Игорь молча ждал, и по выражению его лица я ничего не могла понять. Да что с ним такое? Он же как порох — спичку поднеси, тут же рванет, а сейчас будто транквилизаторами обколотый…
— Знаешь, — снова начала я, — я за эти два месяца очень много передумала. Мне надо было оказаться за сотни километров от Москвы, чтобы понять, насколько я от тебя завишу. — "А что я, в самом деле, мучаюсь? — подумала я. — Скажу то, что думаю, и пусть понимает, как хочет!" — И мне это… в общем, я не хочу так больше. Я хотела чего-то в жизни добиться, правда, но только сама. А что получилось? — Игорь по-прежнему молчал, и это было до такой степени не похоже на него, что мне стало не по себе. Но остановиться я уже не могла. — Я не хочу становиться твоей тенью, Игорь, а все к тому идет. Вот и вся причина.
Повисло молчание.
— Еще… — Я вздохнула. — Еще мне бы очень не хотелось, чтобы ты подумал обо мне… ну… будто бы я тебя использовала. Хотя, наверно, оно так и выглядит, да? Сперва диплом, потом вот диссертация… Но я правда не думала, что так получится. Я не знаю, что мне нужно сказать, чтобы ты поверил…
— Не нужно ничего говорить, Чернова. — К моему большому удивлению, Игорь скупо усмехнулся. Другое дело, что по глазам его по-прежнему ничего нельзя было прочесть. — Я прекрасно знаю, что врать ты не умеешь. И потом, ты полагаешь, я позволил бы тебе использовать меня? Ты себе льстишь.
Такой аргумент мне, признаться, в голову не приходил.
— Не будем считаться, Чернова, — добавил Игорь. — С тем же успехом и ты можешь обвинить меня в том, что и я тебя использовал.
Я промолчала, хотя на этот счет у меня было свое мнение. Я прекрасно понимала, почему Игорь отказался быть моим научным руководителем официально — ему явно не давали покоя слова, в запале сказанные Ларисой Романовной, даже если он сам себе в этом не признавался. Но от возможности еще больше прославить свое имя он все равно не отказался, и мое предложение принял, не задумываясь. Честолюбия у Давлетьярова хватило бы на добрый десяток человек, даже если оделить их очень щедро.
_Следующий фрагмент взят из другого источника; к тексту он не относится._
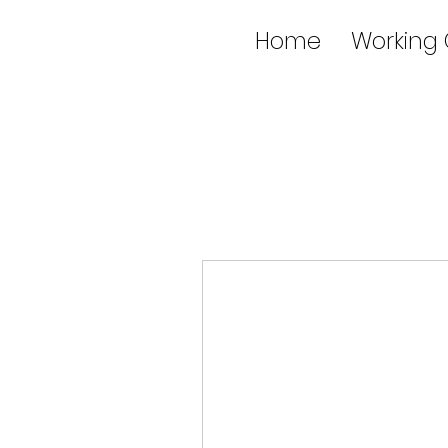
Home
Working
Насчет «использования» отговорка была, и прекрасная — я же предложила это сама. А как можно отказаться от того, что падает тебе в руки? Да и, в конце концов, по его мнению, у нас получался взаимовыгодный обмен: я получаю блестящую диссертацию, он — то, что считал потерянным навсегда и обширное пространство для развития новой теории. Чем плохо? Я ведь тоже так считала, и не видела в этом положении вещей ничего зазорного.
— Не будем считаться, — кивнула я. — Я только хотела сказать тебе, что если бы не ты, из меня и правда вряд ли получилось бы что-то путное… Ты, фигурально выражаясь, научил меня плавать. Ну так вот, дальше я хочу плыть сама.
— Выплывешь? — изогнул бровь Давлетьяров.
— Попробую, — хмыкнула я. Меня снедало ощущение неправильности происходящего. — А там видно будет. Вот только с твоей монографией…
— Материала у меня хватит не на одну такую работу, — заметил Давлетьяров. — Я, в свою очередь, поинтересуюсь — что ты намерена делать со своей диссертацией?
— А что с ней можно делать? — удивилась я. — Писать буду. Может, конечно, я ее напишу не за полтора года, как ты рассчитывал, а угроблю все три, а может, и больше, тут уж как получится. Но я ее напишу. Пускай не блестяще, зато сама.